- [Task prompt]: Copy out every line of the data below, keeping each character, space, and line break the same.

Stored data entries

*** Begin section ***

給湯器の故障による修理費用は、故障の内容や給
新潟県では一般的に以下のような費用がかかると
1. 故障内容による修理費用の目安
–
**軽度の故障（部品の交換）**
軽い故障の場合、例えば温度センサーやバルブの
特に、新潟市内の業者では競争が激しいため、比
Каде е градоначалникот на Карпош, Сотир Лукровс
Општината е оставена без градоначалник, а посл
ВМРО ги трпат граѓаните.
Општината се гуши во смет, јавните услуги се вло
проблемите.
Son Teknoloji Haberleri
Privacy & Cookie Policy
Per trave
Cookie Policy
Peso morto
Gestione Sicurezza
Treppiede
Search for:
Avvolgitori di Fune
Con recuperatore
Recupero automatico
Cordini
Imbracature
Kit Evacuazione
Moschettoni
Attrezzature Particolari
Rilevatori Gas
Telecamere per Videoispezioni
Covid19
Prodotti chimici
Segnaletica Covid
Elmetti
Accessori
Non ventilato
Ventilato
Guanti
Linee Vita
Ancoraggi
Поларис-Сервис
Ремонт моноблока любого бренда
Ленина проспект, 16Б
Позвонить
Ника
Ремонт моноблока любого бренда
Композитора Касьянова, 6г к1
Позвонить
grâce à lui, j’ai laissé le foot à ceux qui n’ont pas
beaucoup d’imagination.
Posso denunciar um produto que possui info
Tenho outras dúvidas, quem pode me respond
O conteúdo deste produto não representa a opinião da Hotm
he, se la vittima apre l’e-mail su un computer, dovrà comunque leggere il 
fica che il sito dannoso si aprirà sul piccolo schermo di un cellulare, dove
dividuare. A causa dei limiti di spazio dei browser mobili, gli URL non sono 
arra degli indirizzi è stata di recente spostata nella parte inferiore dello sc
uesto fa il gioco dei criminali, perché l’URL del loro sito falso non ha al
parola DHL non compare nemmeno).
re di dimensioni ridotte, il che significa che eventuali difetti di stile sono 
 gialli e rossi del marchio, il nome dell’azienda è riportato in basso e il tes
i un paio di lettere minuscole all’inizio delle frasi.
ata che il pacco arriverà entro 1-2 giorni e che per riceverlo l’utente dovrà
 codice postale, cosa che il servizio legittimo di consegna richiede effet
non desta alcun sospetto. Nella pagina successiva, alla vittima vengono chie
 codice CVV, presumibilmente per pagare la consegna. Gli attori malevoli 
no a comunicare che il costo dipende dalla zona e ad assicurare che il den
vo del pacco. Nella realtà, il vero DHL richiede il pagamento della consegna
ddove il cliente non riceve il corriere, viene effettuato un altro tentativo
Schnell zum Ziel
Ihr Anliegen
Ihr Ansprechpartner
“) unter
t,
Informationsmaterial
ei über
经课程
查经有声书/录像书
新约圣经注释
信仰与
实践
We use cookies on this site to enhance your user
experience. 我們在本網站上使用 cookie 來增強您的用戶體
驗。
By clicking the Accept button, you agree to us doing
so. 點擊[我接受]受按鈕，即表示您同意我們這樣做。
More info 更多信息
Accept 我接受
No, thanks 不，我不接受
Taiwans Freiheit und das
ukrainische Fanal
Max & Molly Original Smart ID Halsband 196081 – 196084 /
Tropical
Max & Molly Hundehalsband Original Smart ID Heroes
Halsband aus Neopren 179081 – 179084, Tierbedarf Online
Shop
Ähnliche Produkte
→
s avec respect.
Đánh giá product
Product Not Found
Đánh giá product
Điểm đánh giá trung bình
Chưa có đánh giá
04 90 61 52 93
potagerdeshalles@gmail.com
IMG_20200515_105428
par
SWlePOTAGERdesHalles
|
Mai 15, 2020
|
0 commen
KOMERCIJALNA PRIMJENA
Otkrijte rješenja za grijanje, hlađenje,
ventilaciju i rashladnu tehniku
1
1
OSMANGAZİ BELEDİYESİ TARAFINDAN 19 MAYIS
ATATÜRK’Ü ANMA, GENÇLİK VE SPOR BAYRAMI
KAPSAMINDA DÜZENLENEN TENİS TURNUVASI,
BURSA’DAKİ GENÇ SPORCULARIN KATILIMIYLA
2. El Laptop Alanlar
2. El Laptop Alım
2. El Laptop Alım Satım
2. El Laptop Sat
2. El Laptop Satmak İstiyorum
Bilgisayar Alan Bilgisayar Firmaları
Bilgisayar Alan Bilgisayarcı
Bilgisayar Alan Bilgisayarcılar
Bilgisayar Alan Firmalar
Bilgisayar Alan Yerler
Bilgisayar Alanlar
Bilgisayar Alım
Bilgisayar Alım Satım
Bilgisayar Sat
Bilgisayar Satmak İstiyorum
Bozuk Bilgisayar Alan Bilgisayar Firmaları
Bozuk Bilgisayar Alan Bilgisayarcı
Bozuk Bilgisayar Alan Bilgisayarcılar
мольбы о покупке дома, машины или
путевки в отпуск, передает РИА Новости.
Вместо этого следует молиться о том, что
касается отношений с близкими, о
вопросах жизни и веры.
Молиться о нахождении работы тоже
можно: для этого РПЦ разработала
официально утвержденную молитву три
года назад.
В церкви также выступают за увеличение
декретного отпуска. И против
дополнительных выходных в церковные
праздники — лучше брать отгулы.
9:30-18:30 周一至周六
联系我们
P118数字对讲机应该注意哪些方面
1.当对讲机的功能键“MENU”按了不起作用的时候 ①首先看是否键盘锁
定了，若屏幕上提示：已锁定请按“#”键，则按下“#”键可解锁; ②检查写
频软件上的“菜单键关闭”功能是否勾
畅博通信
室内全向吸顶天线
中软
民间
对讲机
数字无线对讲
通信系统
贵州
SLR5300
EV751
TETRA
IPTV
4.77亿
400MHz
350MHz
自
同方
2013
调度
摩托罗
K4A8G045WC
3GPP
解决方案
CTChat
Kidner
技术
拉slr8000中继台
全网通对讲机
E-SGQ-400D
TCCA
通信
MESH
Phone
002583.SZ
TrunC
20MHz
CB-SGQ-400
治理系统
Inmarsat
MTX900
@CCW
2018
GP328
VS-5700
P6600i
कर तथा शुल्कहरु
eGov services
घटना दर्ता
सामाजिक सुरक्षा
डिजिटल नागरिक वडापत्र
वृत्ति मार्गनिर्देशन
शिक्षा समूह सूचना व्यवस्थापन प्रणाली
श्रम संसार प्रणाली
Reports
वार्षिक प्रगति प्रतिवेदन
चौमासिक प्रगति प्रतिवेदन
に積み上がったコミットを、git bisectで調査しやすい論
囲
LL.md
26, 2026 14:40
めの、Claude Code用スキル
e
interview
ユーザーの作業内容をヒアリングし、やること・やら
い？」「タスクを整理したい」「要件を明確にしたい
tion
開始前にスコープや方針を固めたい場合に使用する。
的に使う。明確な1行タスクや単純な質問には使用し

*** End section ***

- [Response]:
給湯器の故障による修理費用は、故障の内容や給
新潟県では一般的に以下のような費用がかかると
1. 故障内容による修理費用の目安
–
**軽度の故障（部品の交換）**
軽い故障の場合、例えば温度センサーやバルブの
特に、新潟市内の業者では競争が激しいため、比
Каде е градоначалникот на Карпош, Сотир Лукровс
Општината е оставена без градоначалник, а посл
ВМРО ги трпат граѓаните.
Општината се гуши во смет, јавните услуги се вло
проблемите.
Son Teknoloji Haberleri
Privacy & Cookie Policy
Per trave
Cookie Policy
Peso morto
Gestione Sicurezza
Treppiede
Search for:
Avvolgitori di Fune
Con recuperatore
Recupero automatico
Cordini
Imbracature
Kit Evacuazione
Moschettoni
Attrezzature Particolari
Rilevatori Gas
Telecamere per Videoispezioni
Covid19
Prodotti chimici
Segnaletica Covid
Elmetti
Accessori
Non ventilato
Ventilato
Guanti
Linee Vita
Ancoraggi
Поларис-Сервис
Ремонт моноблока любого бренда
Ленина проспект, 16Б
Позвонить
Ника
Ремонт моноблока любого бренда
Композитора Касьянова, 6г к1
Позвонить
grâce à lui, j’ai laissé le foot à ceux qui n’ont pas
beaucoup d’imagination.
Posso denunciar um produto que possui info
Tenho outras dúvidas, quem pode me respond
O conteúdo deste produto não representa a opinião da Hotm
he, se la vittima apre l’e-mail su un computer, dovrà comunque leggere il 
fica che il sito dannoso si aprirà sul piccolo schermo di un cellulare, dove
dividuare. A causa dei limiti di spazio dei browser mobili, gli URL non sono 
arra degli indirizzi è stata di recente spostata nella parte inferiore dello sc
uesto fa il gioco dei criminali, perché l’URL del loro sito falso non ha al
parola DHL non compare nemmeno).
re di dimensioni ridotte, il che significa che eventuali difetti di stile sono 
 gialli e rossi del marchio, il nome dell’azienda è riportato in basso e il tes
i un paio di lettere minuscole all’inizio delle frasi.
ata che il pacco arriverà entro 1-2 giorni e che per riceverlo l’utente dovrà
 codice postale, cosa che il servizio legittimo di consegna richiede effet
non desta alcun sospetto. Nella pagina successiva, alla vittima vengono chie
 codice CVV, presumibilmente per pagare la consegna. Gli attori malevoli 
no a comunicare che il costo dipende dalla zona e ad assicurare che il den
vo del pacco. Nella realtà, il vero DHL richiede il pagamento della consegna
ddove il cliente non riceve il corriere, viene effettuato un altro tentativo
Schnell zum Ziel
Ihr Anliegen
Ihr Ansprechpartner
“) unter
t,
Informationsmaterial
ei über
经课程
查经有声书/录像书
新约圣经注释
信仰与
实践
We use cookies on this site to enhance your user
experience. 我們在本網站上使用 cookie 來增強您的用戶體
驗。
By clicking the Accept button, you agree to us doing
so. 點擊[我接受]受按鈕，即表示您同意我們這樣做。
More info 更多信息
Accept 我接受
No, thanks 不，我不接受
Taiwans Freiheit und das
ukrainische Fanal
Max & Molly Original Smart ID Halsband 196081 – 196084 /
Tropical
Max & Molly Hundehalsband Original Smart ID Heroes
Halsband aus Neopren 179081 – 179084, Tierbedarf Online
Shop
Ähnliche Produkte
→
s avec respect.
Đánh giá product
Product Not Found
Đánh giá product
Điểm đánh giá trung bình
Chưa có đánh giá
04 90 61 52 93
potagerdeshalles@gmail.com
IMG_20200515_105428
par
SWlePOTAGERdesHalles
|
Mai 15, 2020
|
0 commen
KOMERCIJALNA PRIMJENA
Otkrijte rješenja za grijanje, hlađenje,
ventilaciju i rashladnu tehniku
1
1
OSMANGAZİ BELEDİYESİ TARAFINDAN 19 MAYIS
ATATÜRK’Ü ANMA, GENÇLİK VE SPOR BAYRAMI
KAPSAMINDA DÜZENLENEN TENİS TURNUVASI,
BURSA’DAKİ GENÇ SPORCULARIN KATILIMIYLA
2. El Laptop Alanlar
2. El Laptop Alım
2. El Laptop Alım Satım
2. El Laptop Sat
2. El Laptop Satmak İstiyorum
Bilgisayar Alan Bilgisayar Firmaları
Bilgisayar Alan Bilgisayarcı
Bilgisayar Alan Bilgisayarcılar
Bilgisayar Alan Firmalar
Bilgisayar Alan Yerler
Bilgisayar Alanlar
Bilgisayar Alım
Bilgisayar Alım Satım
Bilgisayar Sat
Bilgisayar Satmak İstiyorum
Bozuk Bilgisayar Alan Bilgisayar Firmaları
Bozuk Bilgisayar Alan Bilgisayarcı
Bozuk Bilgisayar Alan Bilgisayarcılar
мольбы о покупке дома, машины или
путевки в отпуск, передает РИА Новости.
Вместо этого следует молиться о том, что
касается отношений с близкими, о
вопросах жизни и веры.
Молиться о нахождении работы тоже
можно: для этого РПЦ разработала
официально утвержденную молитву три
года назад.
В церкви также выступают за увеличение
декретного отпуска. И против
дополнительных выходных в церковные
праздники — лучше брать отгулы.
9:30-18:30 周一至周六
联系我们
P118数字对讲机应该注意哪些方面
1.当对讲机的功能键“MENU”按了不起作用的时候 ①首先看是否键盘锁
定了，若屏幕上提示：已锁定请按“#”键，则按下“#”键可解锁; ②检查写
频软件上的“菜单键关闭”功能是否勾
畅博通信
室内全向吸顶天线
中软
民间
对讲机
数字无线对讲
通信系统
贵州
SLR5300
EV751
TETRA
IPTV
4.77亿
400MHz
350MHz
自
同方
2013
调度
摩托罗
K4A8G045WC
3GPP
解决方案
CTChat
Kidner
技术
拉slr8000中继台
全网通对讲机
E-SGQ-400D
TCCA
通信
MESH
Phone
002583.SZ
TrunC
20MHz
CB-SGQ-400
治理系统
Inmarsat
MTX900
@CCW
2018
GP328
VS-5700
P6600i
कर तथा शुल्कहरु
eGov services
घटना दर्ता
सामाजिक सुरक्षा
डिजिटल नागरिक वडापत्र
वृत्ति मार्गनिर्देशन
शिक्षा समूह सूचना व्यवस्थापन प्रणाली
श्रम संसार प्रणाली
Reports
वार्षिक प्रगति प्रतिवेदन
चौमासिक प्रगति प्रतिवेदन
に積み上がったコミットを、git bisectで調査しやすい論
囲
LL.md
26, 2026 14:40
めの、Claude Code用スキル
e
interview
ユーザーの作業内容をヒアリングし、やること・やら
い？」「タスクを整理したい」「要件を明確にしたい
tion
開始前にスコープや方針を固めたい場合に使用する。
的に使う。明確な1行タスクや単純な質問には使用し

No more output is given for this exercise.